To do
Each line of the material below should be reproduced exactly.

--- START ---

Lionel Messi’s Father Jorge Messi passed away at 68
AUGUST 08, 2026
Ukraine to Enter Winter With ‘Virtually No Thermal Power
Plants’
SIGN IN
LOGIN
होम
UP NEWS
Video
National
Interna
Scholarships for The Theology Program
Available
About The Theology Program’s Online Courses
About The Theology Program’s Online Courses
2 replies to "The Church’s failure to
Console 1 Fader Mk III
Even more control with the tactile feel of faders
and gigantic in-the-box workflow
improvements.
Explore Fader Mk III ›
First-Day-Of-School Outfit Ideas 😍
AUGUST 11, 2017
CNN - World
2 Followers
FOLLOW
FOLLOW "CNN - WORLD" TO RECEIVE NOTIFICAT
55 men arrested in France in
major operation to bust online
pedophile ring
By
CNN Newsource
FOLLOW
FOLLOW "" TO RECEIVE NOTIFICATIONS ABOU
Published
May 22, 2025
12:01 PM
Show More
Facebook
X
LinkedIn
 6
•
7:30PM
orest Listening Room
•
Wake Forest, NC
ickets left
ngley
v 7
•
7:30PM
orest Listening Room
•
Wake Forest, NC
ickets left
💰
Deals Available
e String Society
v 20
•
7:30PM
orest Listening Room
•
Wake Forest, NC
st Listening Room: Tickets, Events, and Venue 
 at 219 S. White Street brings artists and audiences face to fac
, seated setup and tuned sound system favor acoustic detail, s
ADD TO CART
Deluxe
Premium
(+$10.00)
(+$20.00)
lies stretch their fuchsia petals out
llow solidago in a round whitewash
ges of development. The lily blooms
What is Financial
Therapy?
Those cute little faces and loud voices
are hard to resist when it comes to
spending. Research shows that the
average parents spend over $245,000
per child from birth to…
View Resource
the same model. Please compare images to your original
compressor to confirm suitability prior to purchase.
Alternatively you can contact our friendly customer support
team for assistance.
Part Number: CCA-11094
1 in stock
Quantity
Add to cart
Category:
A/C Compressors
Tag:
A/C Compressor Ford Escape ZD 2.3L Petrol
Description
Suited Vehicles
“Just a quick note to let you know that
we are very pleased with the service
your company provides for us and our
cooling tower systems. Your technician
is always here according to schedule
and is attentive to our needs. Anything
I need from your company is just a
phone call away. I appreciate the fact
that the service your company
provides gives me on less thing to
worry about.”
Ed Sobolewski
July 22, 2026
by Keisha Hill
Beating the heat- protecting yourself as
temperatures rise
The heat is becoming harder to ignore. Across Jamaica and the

--- END ---

Task result
Lionel Messi’s Father Jorge Messi passed away at 68
AUGUST 08, 2026
Ukraine to Enter Winter With ‘Virtually No Thermal Power
Plants’
SIGN IN
LOGIN
होम
UP NEWS
Video
National
Interna
Scholarships for The Theology Program
Available
About The Theology Program’s Online Courses
About The Theology Program’s Online Courses
2 replies to "The Church’s failure to
Console 1 Fader Mk III
Even more control with the tactile feel of faders
and gigantic in-the-box workflow
improvements.
Explore Fader Mk III ›
First-Day-Of-School Outfit Ideas 😍
AUGUST 11, 2017
CNN - World
2 Followers
FOLLOW
FOLLOW "CNN - WORLD" TO RECEIVE NOTIFICAT
55 men arrested in France in
major operation to bust online
pedophile ring
By
CNN Newsource
FOLLOW
FOLLOW "" TO RECEIVE NOTIFICATIONS ABOU
Published
May 22, 2025
12:01 PM
Show More
Facebook
X
LinkedIn
 6
•
7:30PM
orest Listening Room
•
Wake Forest, NC
ickets left
ngley
v 7
•
7:30PM
orest Listening Room
•
Wake Forest, NC
ickets left
💰
Deals Available
e String Society
v 20
•
7:30PM
orest Listening Room
•
Wake Forest, NC
st Listening Room: Tickets, Events, and Venue 
 at 219 S. White Street brings artists and audiences face to fac
, seated setup and tuned sound system favor acoustic detail, s
ADD TO CART
Deluxe
Premium
(+$10.00)
(+$20.00)
lies stretch their fuchsia petals out
llow solidago in a round whitewash
ges of development. The lily blooms
What is Financial
Therapy?
Those cute little faces and loud voices
are hard to resist when it comes to
spending. Research shows that the
average parents spend over $245,000
per child from birth to…
View Resource
the same model. Please compare images to your original
compressor to confirm suitability prior to purchase.
Alternatively you can contact our friendly customer support
team for assistance.
Part Number: CCA-11094
1 in stock
Quantity
Add to cart
Category:
A/C Compressors
Tag:
A/C Compressor Ford Escape ZD 2.3L Petrol
Description
Suited Vehicles
“Just a quick note to let you know that
we are very pleased with the service
your company provides for us and our
cooling tower systems. Your technician
is always here according to schedule
and is attentive to our needs. Anything
I need from your company is just a
phone call away. I appreciate the fact
that the service your company
provides gives me on less thing to
worry about.”
Ed Sobolewski
July 22, 2026
by Keisha Hill
Beating the heat- protecting yourself as
temperatures rise
The heat is becoming harder to ignore. Across Jamaica and the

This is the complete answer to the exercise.